The Language Instinct by Steven Pinker

The Problem of Pain by C. S. Lewis

How to lie with statistics. Oldie but goodie, very short.
It sounds like maybe you would like the genre of aphorisms. By definition, there's no filler at all.

My favourites (which are also mostly those with the highest reputation, don't just take my word for it) are:

La Rochefoucauld's Maxims - scathing about your character and it's fabric of vanity and self-love. I find it very funny, for all the terrible things he's always saying about me. It was all polished in the 17th french salons to say the most with the fewest words.

La Bruyere - Characters - slightly longer average length, mostly less savage than La R, still he knows how to sink the boot into humanity, men, women.

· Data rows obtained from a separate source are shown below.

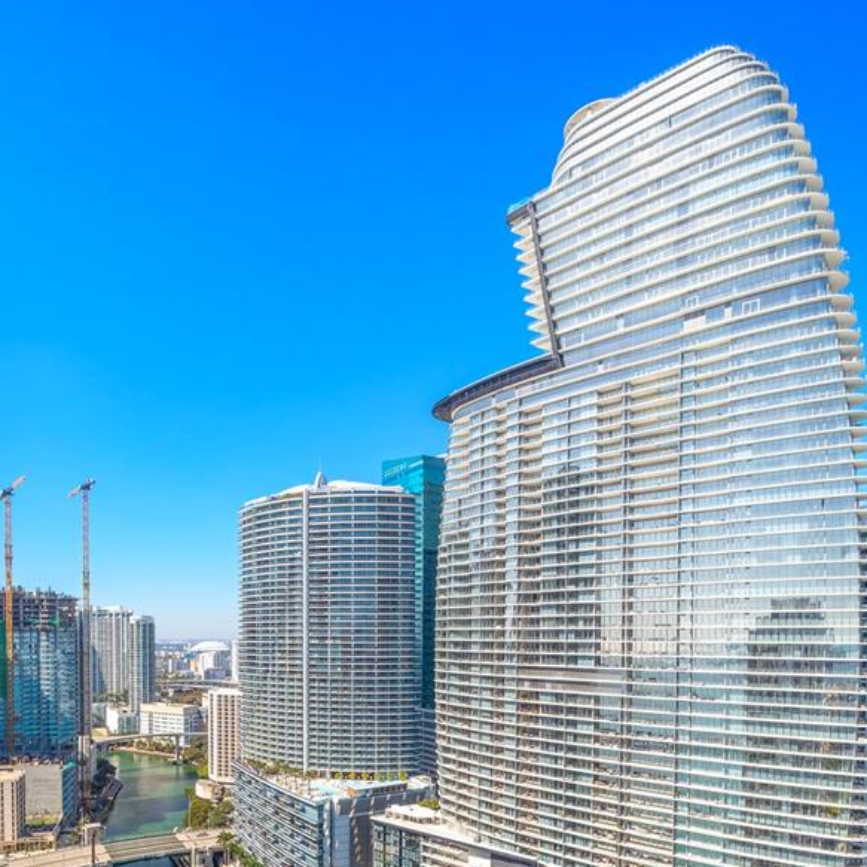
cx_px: 299
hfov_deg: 70.3
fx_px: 595
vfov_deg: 62.4
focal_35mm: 21
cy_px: 755
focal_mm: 12
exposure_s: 1/1000
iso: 320
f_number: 8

An example:

Children are haughty, disdainful, quick to anger, envious, curious, self-seeking, lazy, fickle, timid, intemperate, untruthful, secretive; they laugh and weep readily; the most trivial subjects give them immoderate delight or bitter distress; they wish not to be hurt, but they like hurting others: they are men already.

Didn't see that coming, did you. :-)

Lichtenberg - Aphorisms - He was a scientist, thinker, wondering about everything, questioning everything.

All these were favourites of Nietzsche, whose work contains a lot of aphorisms, although it's mostly written in self-contained paragraphs. (except Zarathustra and Untimely Essays)

Gracian's Art of Worldly Wisdom also is written in short paragraphs, and I'd say filler-free. It's a guide to living, maybe the best one I know.

There are a lot of wonderful aphorisms in Emerson, Boswell's Johnson, Kierkegaard, Oscar Wilde etc although I guess they "spend a lot of words on filler", but I thought I'd mention them.